(Records from a data collection)
>>>>

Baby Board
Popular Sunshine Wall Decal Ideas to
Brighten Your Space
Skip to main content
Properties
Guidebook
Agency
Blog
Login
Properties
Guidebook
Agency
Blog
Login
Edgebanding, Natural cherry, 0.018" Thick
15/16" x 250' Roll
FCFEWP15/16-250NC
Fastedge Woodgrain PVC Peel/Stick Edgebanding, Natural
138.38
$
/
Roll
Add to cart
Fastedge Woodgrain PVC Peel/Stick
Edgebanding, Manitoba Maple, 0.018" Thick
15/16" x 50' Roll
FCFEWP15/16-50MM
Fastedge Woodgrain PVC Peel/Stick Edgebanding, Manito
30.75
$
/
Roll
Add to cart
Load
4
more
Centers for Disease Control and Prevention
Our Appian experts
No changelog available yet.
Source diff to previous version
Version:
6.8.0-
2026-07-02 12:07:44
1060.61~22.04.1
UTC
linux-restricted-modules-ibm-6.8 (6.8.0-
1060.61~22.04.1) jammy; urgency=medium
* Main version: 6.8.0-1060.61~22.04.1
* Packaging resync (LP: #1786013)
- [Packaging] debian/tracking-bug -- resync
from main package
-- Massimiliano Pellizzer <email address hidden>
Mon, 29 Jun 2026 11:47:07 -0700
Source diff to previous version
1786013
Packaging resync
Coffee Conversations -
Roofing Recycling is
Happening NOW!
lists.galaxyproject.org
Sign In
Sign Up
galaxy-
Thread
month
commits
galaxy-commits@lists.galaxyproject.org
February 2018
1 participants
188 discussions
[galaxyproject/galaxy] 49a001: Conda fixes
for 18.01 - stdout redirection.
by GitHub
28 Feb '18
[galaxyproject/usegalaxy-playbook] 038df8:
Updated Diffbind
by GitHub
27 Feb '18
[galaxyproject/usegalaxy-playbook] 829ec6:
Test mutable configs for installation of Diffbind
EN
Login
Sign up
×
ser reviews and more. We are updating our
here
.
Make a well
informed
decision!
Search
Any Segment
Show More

<<<<
>>>>

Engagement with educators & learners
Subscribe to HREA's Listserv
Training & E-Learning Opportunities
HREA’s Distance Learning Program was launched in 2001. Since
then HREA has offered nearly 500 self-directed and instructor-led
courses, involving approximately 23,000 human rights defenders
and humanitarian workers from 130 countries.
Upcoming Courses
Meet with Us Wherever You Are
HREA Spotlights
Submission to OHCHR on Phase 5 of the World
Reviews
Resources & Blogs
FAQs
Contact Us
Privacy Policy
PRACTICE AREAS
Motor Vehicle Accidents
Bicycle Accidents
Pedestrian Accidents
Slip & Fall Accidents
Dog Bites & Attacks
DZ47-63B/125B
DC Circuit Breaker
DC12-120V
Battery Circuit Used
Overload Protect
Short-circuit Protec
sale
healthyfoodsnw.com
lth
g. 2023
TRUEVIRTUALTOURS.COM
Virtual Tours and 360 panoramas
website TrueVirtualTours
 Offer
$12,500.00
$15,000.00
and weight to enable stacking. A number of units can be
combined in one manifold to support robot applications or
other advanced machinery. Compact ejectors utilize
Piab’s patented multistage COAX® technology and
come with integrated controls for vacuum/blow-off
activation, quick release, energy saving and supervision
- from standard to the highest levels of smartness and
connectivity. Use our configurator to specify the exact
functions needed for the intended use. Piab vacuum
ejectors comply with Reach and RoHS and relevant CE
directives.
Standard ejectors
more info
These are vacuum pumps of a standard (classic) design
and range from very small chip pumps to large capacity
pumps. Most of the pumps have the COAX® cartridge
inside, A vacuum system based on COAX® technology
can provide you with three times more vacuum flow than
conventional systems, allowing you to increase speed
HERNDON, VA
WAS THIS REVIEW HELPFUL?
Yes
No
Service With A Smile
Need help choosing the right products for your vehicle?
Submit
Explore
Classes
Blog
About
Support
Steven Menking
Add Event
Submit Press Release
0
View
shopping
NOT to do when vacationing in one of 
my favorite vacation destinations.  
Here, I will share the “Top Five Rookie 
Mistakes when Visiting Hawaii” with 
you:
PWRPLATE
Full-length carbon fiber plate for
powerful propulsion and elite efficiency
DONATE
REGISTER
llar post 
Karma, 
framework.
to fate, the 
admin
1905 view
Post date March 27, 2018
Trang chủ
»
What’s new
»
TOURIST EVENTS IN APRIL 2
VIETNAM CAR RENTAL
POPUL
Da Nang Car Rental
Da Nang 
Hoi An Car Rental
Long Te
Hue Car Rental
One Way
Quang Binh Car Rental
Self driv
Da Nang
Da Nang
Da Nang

<<<<

### [Exercise description]
Among the entries above, the line containing "Motor Vehicle Accidents", the line containing "TRUEVIRTUALTOURS.COM", and all lines between them are to be restated word for word; nothing else belongs in the reply.

### [Solution below]
Motor Vehicle Accidents
Bicycle Accidents
Pedestrian Accidents
Slip & Fall Accidents
Dog Bites & Attacks
DZ47-63B/125B
DC Circuit Breaker
DC12-120V
Battery Circuit Used
Overload Protect
Short-circuit Protec
sale
healthyfoodsnw.com
lth
g. 2023
TRUEVIRTUALTOURS.COM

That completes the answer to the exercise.